> Requirement: Reproduce every line of the data below without alteration.

====== Supplied data ======

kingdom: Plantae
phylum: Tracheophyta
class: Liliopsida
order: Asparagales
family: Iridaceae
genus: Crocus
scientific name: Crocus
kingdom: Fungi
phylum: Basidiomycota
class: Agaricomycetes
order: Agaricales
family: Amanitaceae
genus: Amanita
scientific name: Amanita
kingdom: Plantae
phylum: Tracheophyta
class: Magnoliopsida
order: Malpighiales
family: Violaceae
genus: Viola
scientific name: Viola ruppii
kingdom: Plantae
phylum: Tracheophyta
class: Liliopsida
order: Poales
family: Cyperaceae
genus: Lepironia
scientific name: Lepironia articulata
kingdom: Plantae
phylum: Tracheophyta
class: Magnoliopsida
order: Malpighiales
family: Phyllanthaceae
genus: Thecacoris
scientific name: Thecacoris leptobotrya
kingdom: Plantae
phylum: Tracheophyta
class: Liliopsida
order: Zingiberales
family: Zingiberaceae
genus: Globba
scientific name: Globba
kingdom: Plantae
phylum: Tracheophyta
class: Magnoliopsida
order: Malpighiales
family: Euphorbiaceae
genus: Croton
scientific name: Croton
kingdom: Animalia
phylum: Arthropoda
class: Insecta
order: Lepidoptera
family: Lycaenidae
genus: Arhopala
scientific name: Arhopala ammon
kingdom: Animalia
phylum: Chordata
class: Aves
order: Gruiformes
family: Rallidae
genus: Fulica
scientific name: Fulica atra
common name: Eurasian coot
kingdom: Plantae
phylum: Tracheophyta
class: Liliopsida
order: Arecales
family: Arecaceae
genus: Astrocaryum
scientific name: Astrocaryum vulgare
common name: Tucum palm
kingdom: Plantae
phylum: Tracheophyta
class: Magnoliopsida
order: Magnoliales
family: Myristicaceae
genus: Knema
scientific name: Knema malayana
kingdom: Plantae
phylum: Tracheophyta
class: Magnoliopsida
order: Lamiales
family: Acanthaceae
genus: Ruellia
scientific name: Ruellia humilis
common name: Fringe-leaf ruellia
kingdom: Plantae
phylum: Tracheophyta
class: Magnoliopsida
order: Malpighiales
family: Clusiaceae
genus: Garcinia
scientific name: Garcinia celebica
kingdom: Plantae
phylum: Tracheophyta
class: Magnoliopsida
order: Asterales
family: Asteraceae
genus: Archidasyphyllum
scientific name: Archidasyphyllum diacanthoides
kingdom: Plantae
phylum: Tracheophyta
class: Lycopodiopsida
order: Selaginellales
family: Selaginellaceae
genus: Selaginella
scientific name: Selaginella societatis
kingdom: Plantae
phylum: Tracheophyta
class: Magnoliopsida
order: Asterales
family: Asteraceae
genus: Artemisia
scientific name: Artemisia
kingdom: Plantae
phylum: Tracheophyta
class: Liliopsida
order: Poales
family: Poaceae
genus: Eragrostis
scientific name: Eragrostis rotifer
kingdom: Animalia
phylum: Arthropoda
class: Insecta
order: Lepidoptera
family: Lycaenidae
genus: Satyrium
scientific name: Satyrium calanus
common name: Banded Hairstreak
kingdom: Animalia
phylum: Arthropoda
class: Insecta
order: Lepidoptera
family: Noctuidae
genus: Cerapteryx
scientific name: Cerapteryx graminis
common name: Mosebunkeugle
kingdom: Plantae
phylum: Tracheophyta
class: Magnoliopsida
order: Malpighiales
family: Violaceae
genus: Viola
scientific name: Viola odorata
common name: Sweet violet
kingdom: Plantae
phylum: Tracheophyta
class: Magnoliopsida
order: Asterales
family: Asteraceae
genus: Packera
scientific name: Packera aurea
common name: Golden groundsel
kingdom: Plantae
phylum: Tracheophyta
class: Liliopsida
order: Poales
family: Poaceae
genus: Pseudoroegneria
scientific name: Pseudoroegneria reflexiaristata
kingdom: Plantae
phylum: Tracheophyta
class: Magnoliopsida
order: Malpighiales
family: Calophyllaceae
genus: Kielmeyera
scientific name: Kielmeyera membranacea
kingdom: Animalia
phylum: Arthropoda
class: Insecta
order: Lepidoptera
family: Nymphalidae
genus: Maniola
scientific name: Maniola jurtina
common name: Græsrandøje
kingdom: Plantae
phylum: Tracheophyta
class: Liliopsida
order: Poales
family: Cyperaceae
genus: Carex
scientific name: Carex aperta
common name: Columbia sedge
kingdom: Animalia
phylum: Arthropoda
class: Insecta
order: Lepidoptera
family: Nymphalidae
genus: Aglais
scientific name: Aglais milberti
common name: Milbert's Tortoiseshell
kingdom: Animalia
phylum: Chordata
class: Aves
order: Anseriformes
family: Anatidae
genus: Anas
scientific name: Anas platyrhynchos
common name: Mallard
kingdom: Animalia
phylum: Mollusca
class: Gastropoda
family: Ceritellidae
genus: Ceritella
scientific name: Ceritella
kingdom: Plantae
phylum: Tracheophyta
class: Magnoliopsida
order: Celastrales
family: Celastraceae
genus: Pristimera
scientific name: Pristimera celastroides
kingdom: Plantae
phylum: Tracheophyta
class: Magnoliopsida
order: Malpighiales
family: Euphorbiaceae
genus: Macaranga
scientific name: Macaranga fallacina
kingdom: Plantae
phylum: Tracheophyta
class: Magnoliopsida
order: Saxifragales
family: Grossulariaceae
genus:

======

> Written answer:
kingdom: Plantae
phylum: Tracheophyta
class: Liliopsida
order: Asparagales
family: Iridaceae
genus: Crocus
scientific name: Crocus
kingdom: Fungi
phylum: Basidiomycota
class: Agaricomycetes
order: Agaricales
family: Amanitaceae
genus: Amanita
scientific name: Amanita
kingdom: Plantae
phylum: Tracheophyta
class: Magnoliopsida
order: Malpighiales
family: Violaceae
genus: Viola
scientific name: Viola ruppii
kingdom: Plantae
phylum: Tracheophyta
class: Liliopsida
order: Poales
family: Cyperaceae
genus: Lepironia
scientific name: Lepironia articulata
kingdom: Plantae
phylum: Tracheophyta
class: Magnoliopsida
order: Malpighiales
family: Phyllanthaceae
genus: Thecacoris
scientific name: Thecacoris leptobotrya
kingdom: Plantae
phylum: Tracheophyta
class: Liliopsida
order: Zingiberales
family: Zingiberaceae
genus: Globba
scientific name: Globba
kingdom: Plantae
phylum: Tracheophyta
class: Magnoliopsida
order: Malpighiales
family: Euphorbiaceae
genus: Croton
scientific name: Croton
kingdom: Animalia
phylum: Arthropoda
class: Insecta
order: Lepidoptera
family: Lycaenidae
genus: Arhopala
scientific name: Arhopala ammon
kingdom: Animalia
phylum: Chordata
class: Aves
order: Gruiformes
family: Rallidae
genus: Fulica
scientific name: Fulica atra
common name: Eurasian coot
kingdom: Plantae
phylum: Tracheophyta
class: Liliopsida
order: Arecales
family: Arecaceae
genus: Astrocaryum
scientific name: Astrocaryum vulgare
common name: Tucum palm
kingdom: Plantae
phylum: Tracheophyta
class: Magnoliopsida
order: Magnoliales
family: Myristicaceae
genus: Knema
scientific name: Knema malayana
kingdom: Plantae
phylum: Tracheophyta
class: Magnoliopsida
order: Lamiales
family: Acanthaceae
genus: Ruellia
scientific name: Ruellia humilis
common name: Fringe-leaf ruellia
kingdom: Plantae
phylum: Tracheophyta
class: Magnoliopsida
order: Malpighiales
family: Clusiaceae
genus: Garcinia
scientific name: Garcinia celebica
kingdom: Plantae
phylum: Tracheophyta
class: Magnoliopsida
order: Asterales
family: Asteraceae
genus: Archidasyphyllum
scientific name: Archidasyphyllum diacanthoides
kingdom: Plantae
phylum: Tracheophyta
class: Lycopodiopsida
order: Selaginellales
family: Selaginellaceae
genus: Selaginella
scientific name: Selaginella societatis
kingdom: Plantae
phylum: Tracheophyta
class: Magnoliopsida
order: Asterales
family: Asteraceae
genus: Artemisia
scientific name: Artemisia
kingdom: Plantae
phylum: Tracheophyta
class: Liliopsida
order: Poales
family: Poaceae
genus: Eragrostis
scientific name: Eragrostis rotifer
kingdom: Animalia
phylum: Arthropoda
class: Insecta
order: Lepidoptera
family: Lycaenidae
genus: Satyrium
scientific name: Satyrium calanus
common name: Banded Hairstreak
kingdom: Animalia
phylum: Arthropoda
class: Insecta
order: Lepidoptera
family: Noctuidae
genus: Cerapteryx
scientific name: Cerapteryx graminis
common name: Mosebunkeugle
kingdom: Plantae
phylum: Tracheophyta
class: Magnoliopsida
order: Malpighiales
family: Violaceae
genus: Viola
scientific name: Viola odorata
common name: Sweet violet
kingdom: Plantae
phylum: Tracheophyta
class: Magnoliopsida
order: Asterales
family: Asteraceae
genus: Packera
scientific name: Packera aurea
common name: Golden groundsel
kingdom: Plantae
phylum: Tracheophyta
class: Liliopsida
order: Poales
family: Poaceae
genus: Pseudoroegneria
scientific name: Pseudoroegneria reflexiaristata
kingdom: Plantae
phylum: Tracheophyta
class: Magnoliopsida
order: Malpighiales
family: Calophyllaceae
genus: Kielmeyera
scientific name: Kielmeyera membranacea
kingdom: Animalia
phylum: Arthropoda
class: Insecta
order: Lepidoptera
family: Nymphalidae
genus: Maniola
scientific name: Maniola jurtina
common name: Græsrandøje
kingdom: Plantae
phylum: Tracheophyta
class: Liliopsida
order: Poales
family: Cyperaceae
genus: Carex
scientific name: Carex aperta
common name: Columbia sedge
kingdom: Animalia
phylum: Arthropoda
class: Insecta
order: Lepidoptera
family: Nymphalidae
genus: Aglais
scientific name: Aglais milberti
common name: Milbert's Tortoiseshell
kingdom: Animalia
phylum: Chordata
class: Aves
order: Anseriformes
family: Anatidae
genus: Anas
scientific name: Anas platyrhynchos
common name: Mallard
kingdom: Animalia
phylum: Mollusca
class: Gastropoda
family: Ceritellidae
genus: Ceritella
scientific name: Ceritella
kingdom: Plantae
phylum: Tracheophyta
class: Magnoliopsida
order: Celastrales
family: Celastraceae
genus: Pristimera
scientific name: Pristimera celastroides
kingdom: Plantae
phylum: Tracheophyta
class: Magnoliopsida
order: Malpighiales
family: Euphorbiaceae
genus: Macaranga
scientific name: Macaranga fallacina
kingdom: Plantae
phylum: Tracheophyta
class: Magnoliopsida
order: Saxifragales
family: Grossulariaceae
genus:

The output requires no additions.